Hukum Meninggalkan Istri

Lelaki yang sudah berkeluarga bertanggung jawab terhadap istri yang sudah ia nikahi. Nafkah lahir dan batin termasuk perhatian terhadap din keluarganya karena ini menyangkut terhadap kehidupan di akhirat nanti. Alloh berfirman :
يَا أَيُّهَا الَّذِينَ آَمَنُوا قُوا أَنْفُسَكُمْ وَأَهْلِيكُمْ نَارًا وَقُودُهَا النَّاسُ وَالْحِجَارَةُ عَلَيْهَا مَلَائِكَةٌ غِلَاظٌ شِدَادٌ لَا يَعْصُونَ اللَّهَ مَا أَمَرَهُمْ وَيَفْعَلُونَ مَا يُؤْمَرُونَ
Hai orang-orang yang beriman, peliharalah dirimu dan keluargamu dari api neraka yang bahan bakarnya adalah manusia dan batu; penjaganya malaikat-malaikat yang kasar, keras, dan tidak mendurhakai Allah terhadap apa yang diperintahkan-Nya kepada mereka dan selalu mengerjakan apa yang diperintahkan  [attahrim : 6]
Penulis alwajiz menerangkan ayat di atas dengan berkata : gerakkan dirimu dan keluarga untuk senantiasa melakukan amal yang mendekatkan diri kepada Alloh dan jauhkan dirimu dan keluargamu dari perbuatan maksiat.
Terkadang seorang suami meninggalkan istri. Hal itu terjadi mungkin karena tugas atau meninggalkannya tanpa alasan yang bisa dimaklumi sehingga istri terlantar karena tidak mendapat tiga nafkah yang disebut di atas.
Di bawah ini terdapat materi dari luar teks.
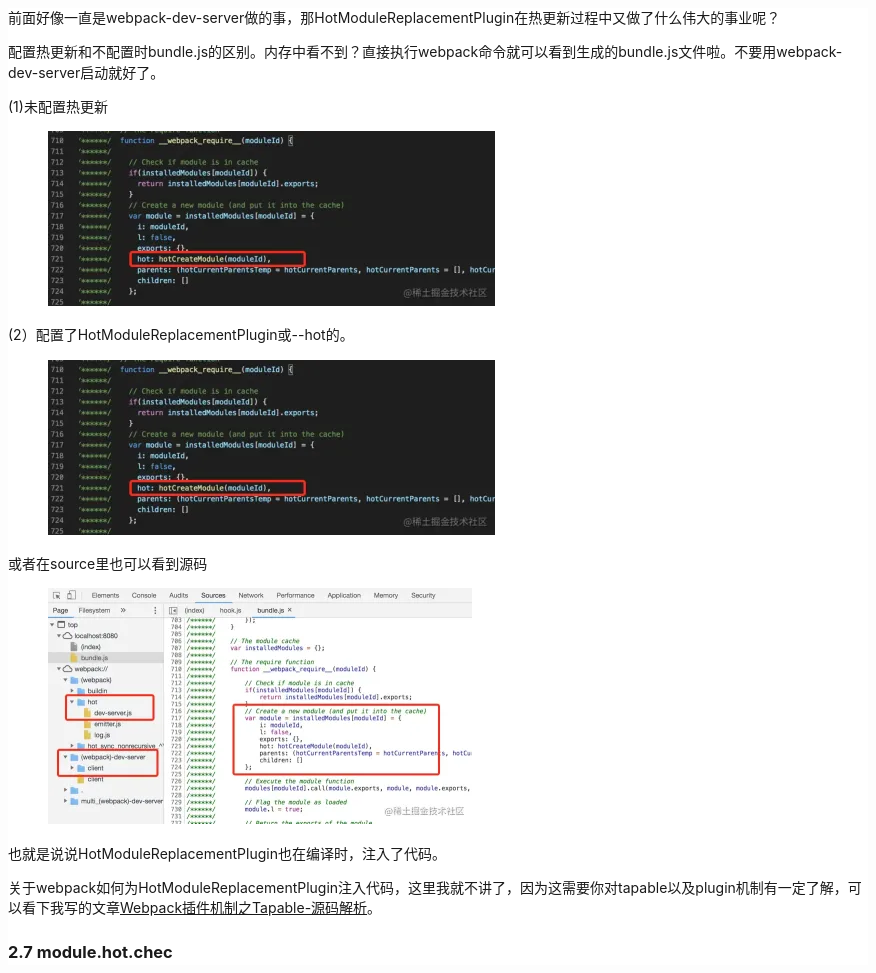前面好像一直是webpack-dev-server做的事，那HotModuleReplacementPlugin在热更新过程中又做了什么伟大的事业呢？

配置热更新和不配置时bundle.js的区别。内存中看不到？直接执行webpack命令就可以看到生成的bundle.js文件啦。不要用webpack-dev-server启动就好了。

(1)未配置热更新

<figure><img src="../.gitbook/assets/image (6) (1).png" alt=""><figcaption></figcaption></figure>

(2）配置了HotModuleReplacementPlugin或--hot的。

<figure><img src="../.gitbook/assets/image (8) (1).png" alt=""><figcaption></figcaption></figure>



或者在source里也可以看到源码

<figure><img src="../.gitbook/assets/image (7) (1).png" alt=""><figcaption></figcaption></figure>

也就是说说HotModuleReplacementPlugin也在编译时，注入了代码。

关于webpack如何为HotModuleReplacementPlugin注入代码，这里我就不讲了，因为这需要你对tapable以及plugin机制有一定了解，可以看下我写的文章[Webpack插件机制之Tapable-源码解析](https://juejin.cn/post/6844904004435050503)。

### 2.7 module.hot.chec <a href="#risbv" id="risbv"></a>
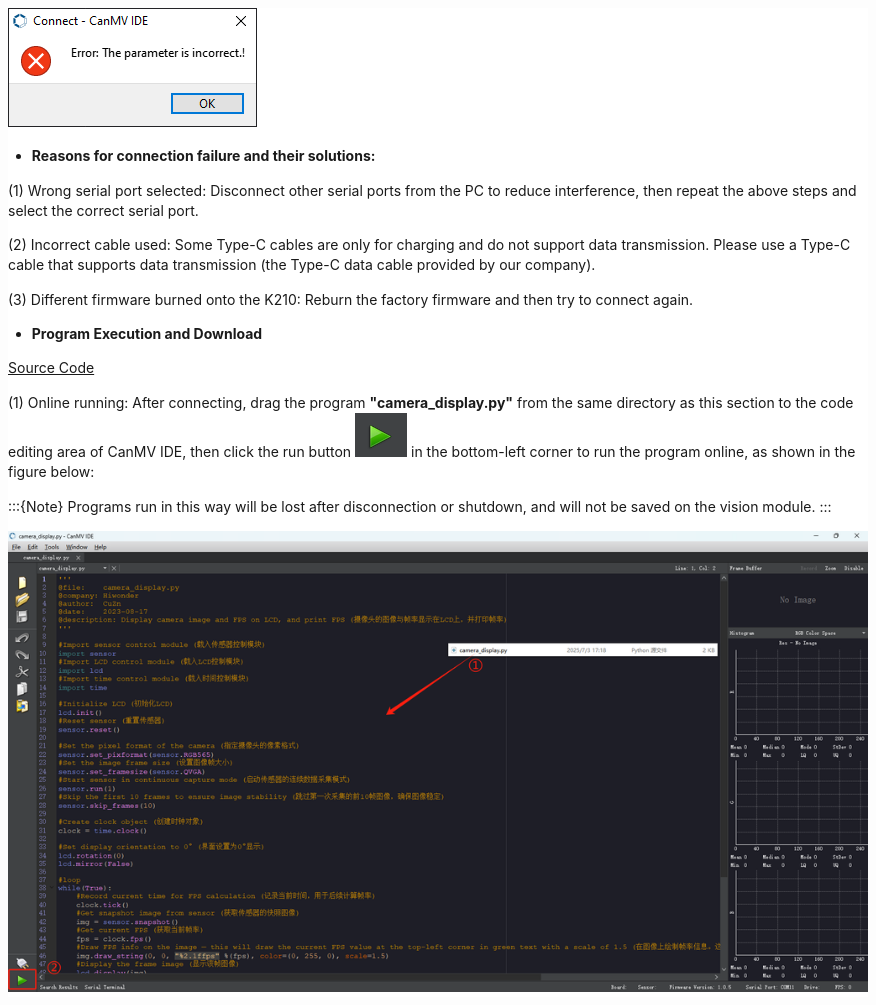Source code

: <img src="../_static/media/chapter_4/section_7/image9.png" class="common_img" />

* **Reasons for connection failure and their solutions:**

(1) Wrong serial port selected: Disconnect other serial ports from the PC to reduce interference, then repeat the above steps and select the correct serial port.

(2) Incorrect cable used: Some Type-C cables are only for charging and do not support data transmission. Please use a Type-C cable that supports data transmission (the Type-C data cable provided by our company).

(3) Different firmware burned onto the K210: Reburn the factory firmware and then try to connect again.

* **Program Execution and Download**

[Source Code](../_static/source_code/Basic_Hardware_Course.zip)

(1) Online running: After connecting, drag the program **"camera_display.py"** from the same directory as this section to the code editing area of CanMV IDE, then click the run button <img src="../_static/media/chapter_4/section_7/image10.png" /> in the bottom-left corner to run the program online, as shown in the figure below:

:::{Note}
Programs run in this way will be lost after disconnection or shutdown, and will not be saved on the vision module.
:::

<img src="../_static/media/chapter_4/section_7/image11.png" class="common_img" />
Untuk alasan tugas, maka Umar bin Khothob pernah mengaturnya. Hal ini terjadi ketika Umar bin Khothob mengadakan ronda yang merupakan kebiasaannya setelah menjabat sebagai kholifah. Didapatinya wanita bersenandung :
تطاول هذا الليل واسود جانبه     وطال علي ا ن لا خليل الاعبه
والله لولاخشية الله وحده     لحرك من هذا السرير جوانبه
ولكن ربي والحياء يكفني      واكرم بعلى ا ن توطا مراكبه
Malam ini begitu panjang dan terasa gelap di sekelilingnya
Lama aku alami, tanpa teman yang aku bisa bercanda dengannya
Demi Alloh ! kalau bukan karena takut kepada Alloh semata
Sungguh akan bergoyang kaki – kaki ranjang ini karenanya
Akan tetapi robku dan rasa malu yang menjagaku
Akan tetapi ternyata onta lebih diutamakan untuk dikendarai suamiku daripada diriku
Umar tahu bahwa wanita ini memendam rindu yang luar biasa terhadap suaminya sementara suami pergi bertugas sebagai mujahid yang tak kunjung pulang. Umarpun buru-buru pulang untuk menanyakan kepada Hafshoh tentang berapa lama wanita tahan ditinggalkan oleh suami. Maka dijawab oleh Hafshoh : 6 bulan. Akhirnya Umar menetapkan batas waktu maksimal penugasan mujahid adalah 6 bulan.
Lain halnya dengan suami yang meninggalkan istri tanpa alasan. Maka rosululloh shollallohu alaihi wasallam memberi aturan :
عَنْ أَبِي هُرَيْرَةَ رضي الله عنه قَالَ: قَالَ رَسُولُ اَللَّهِ صلى الله عليه وسلم اَلْيَدِ اَلْعُلْيَا خَيْرٌ مِنْ اَلْيَدِ اَلسُّفْلَى, وَيَبْدَأُ أَحَدُكُمْ بِمَنْ يَعُولُ. تَقُولُ اَلْمَرْأَةُ  أَطْعِمْنِي, أَوْ طَلِّقْنِي   رَوَاهُ اَلدَّارَقُطْنِيُّ
Dari Abu Hurairah Radliyallaahu 'anhu bahwa Rasulullah Shallallaahu 'alaihi wa Sallam bersabda : Tangan yang di atas lebih baik dari tangan yang di bawah, hendaklah seseorang di antara kamu mulai (memberi nafkah) kepada orang yang menjadi tanggungannya. Para istri boleh berkata : Berikan aku makan atau ceraikan aku  [HR Daruquthni]
Walhasil wanita boleh menuntut cerai dalam kondisi seperti ini.